**Written task:** Go through the records and extract every line with the word "Barone".
[Data — start]
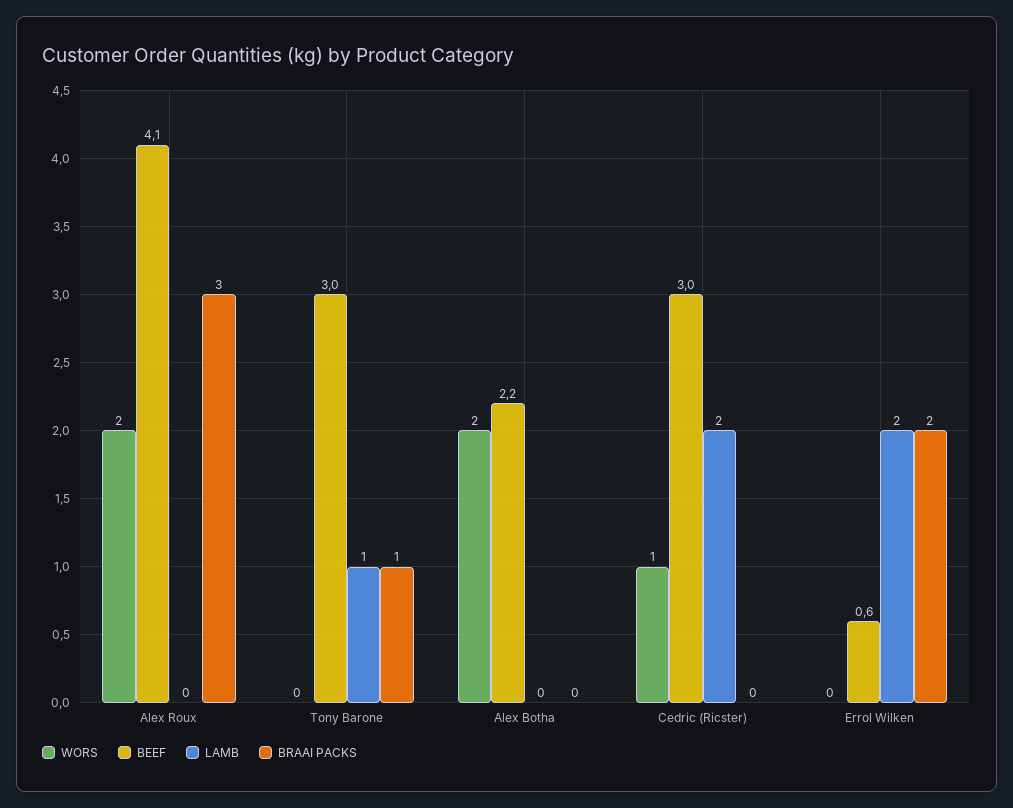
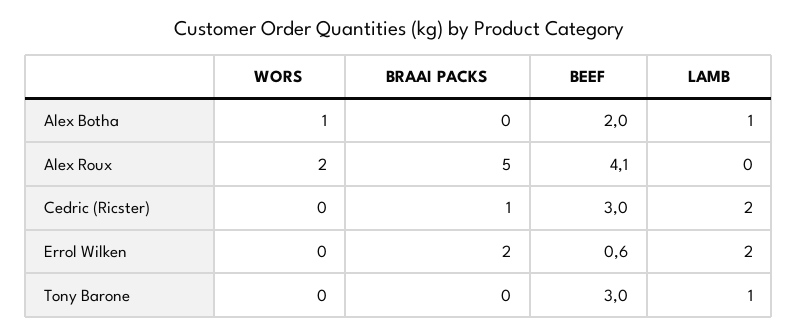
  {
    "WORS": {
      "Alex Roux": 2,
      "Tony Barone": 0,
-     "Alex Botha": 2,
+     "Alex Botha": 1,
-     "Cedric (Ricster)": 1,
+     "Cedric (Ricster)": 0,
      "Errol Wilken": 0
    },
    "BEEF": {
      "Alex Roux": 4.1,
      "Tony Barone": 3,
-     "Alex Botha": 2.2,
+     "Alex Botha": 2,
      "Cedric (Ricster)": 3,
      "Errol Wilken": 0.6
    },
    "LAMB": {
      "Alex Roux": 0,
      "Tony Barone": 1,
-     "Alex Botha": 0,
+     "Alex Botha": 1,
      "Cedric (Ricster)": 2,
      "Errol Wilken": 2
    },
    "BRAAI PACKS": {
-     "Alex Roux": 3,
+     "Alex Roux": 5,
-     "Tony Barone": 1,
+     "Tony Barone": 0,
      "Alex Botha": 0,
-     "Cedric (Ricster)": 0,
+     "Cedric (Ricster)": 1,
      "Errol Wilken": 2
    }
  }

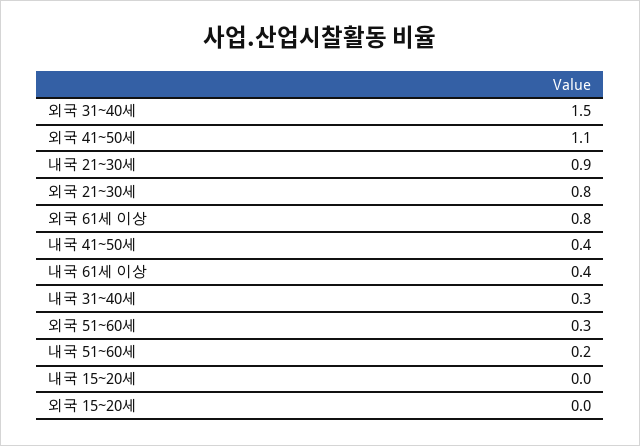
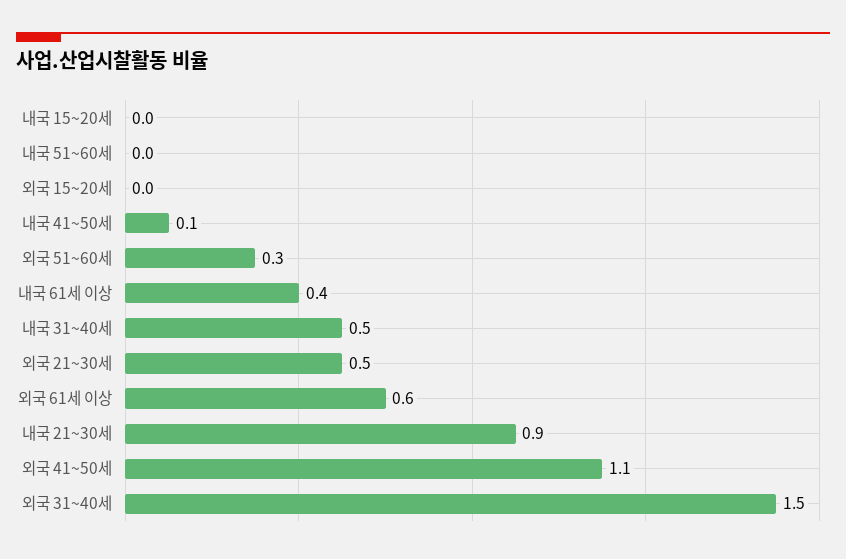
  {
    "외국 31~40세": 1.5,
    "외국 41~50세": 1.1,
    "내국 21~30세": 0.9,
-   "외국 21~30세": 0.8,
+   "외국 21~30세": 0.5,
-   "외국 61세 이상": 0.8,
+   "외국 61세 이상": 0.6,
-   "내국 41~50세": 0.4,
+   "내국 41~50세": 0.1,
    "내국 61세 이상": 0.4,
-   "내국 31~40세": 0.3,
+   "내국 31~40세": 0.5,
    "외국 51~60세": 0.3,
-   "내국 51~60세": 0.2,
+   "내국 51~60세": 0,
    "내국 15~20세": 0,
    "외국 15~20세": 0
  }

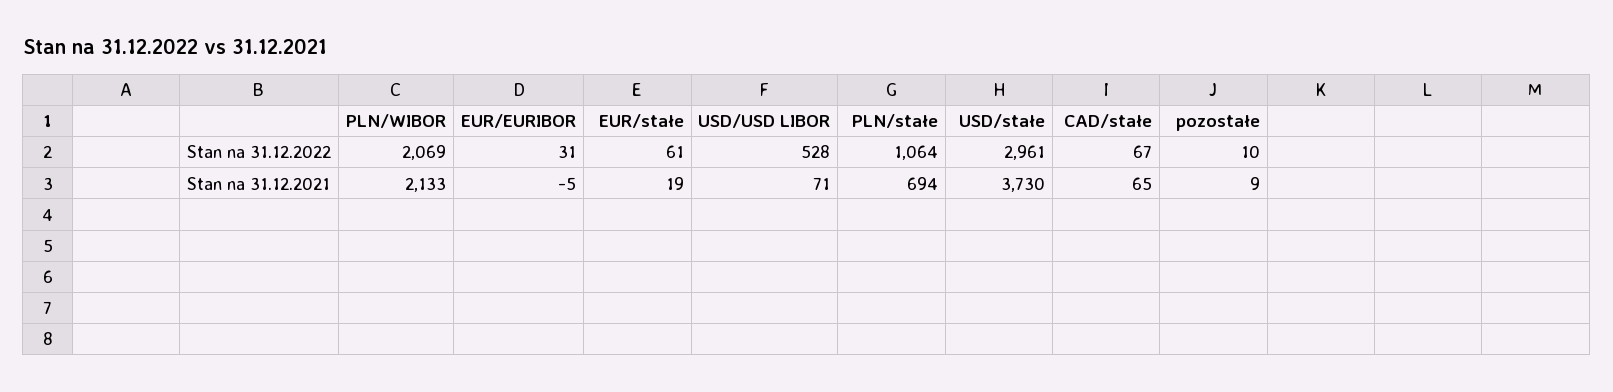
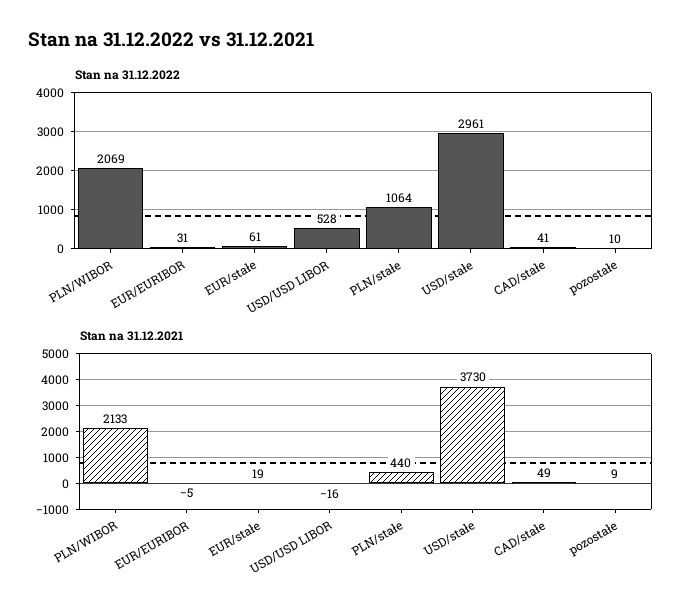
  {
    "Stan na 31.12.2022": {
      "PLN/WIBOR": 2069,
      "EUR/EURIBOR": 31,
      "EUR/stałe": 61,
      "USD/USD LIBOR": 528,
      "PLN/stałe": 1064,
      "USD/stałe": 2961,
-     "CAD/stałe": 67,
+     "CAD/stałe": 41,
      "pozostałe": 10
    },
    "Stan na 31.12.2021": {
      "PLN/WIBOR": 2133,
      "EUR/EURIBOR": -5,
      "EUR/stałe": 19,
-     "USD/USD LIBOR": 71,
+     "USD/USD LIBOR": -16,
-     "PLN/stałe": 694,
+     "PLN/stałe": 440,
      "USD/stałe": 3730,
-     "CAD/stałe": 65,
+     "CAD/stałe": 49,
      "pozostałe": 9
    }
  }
[Data — finish]
**Response box:**
      "Tony Barone": 0,
      "Tony Barone": 3,
      "Tony Barone": 1,
-     "Tony Barone": 1,
+     "Tony Barone": 0,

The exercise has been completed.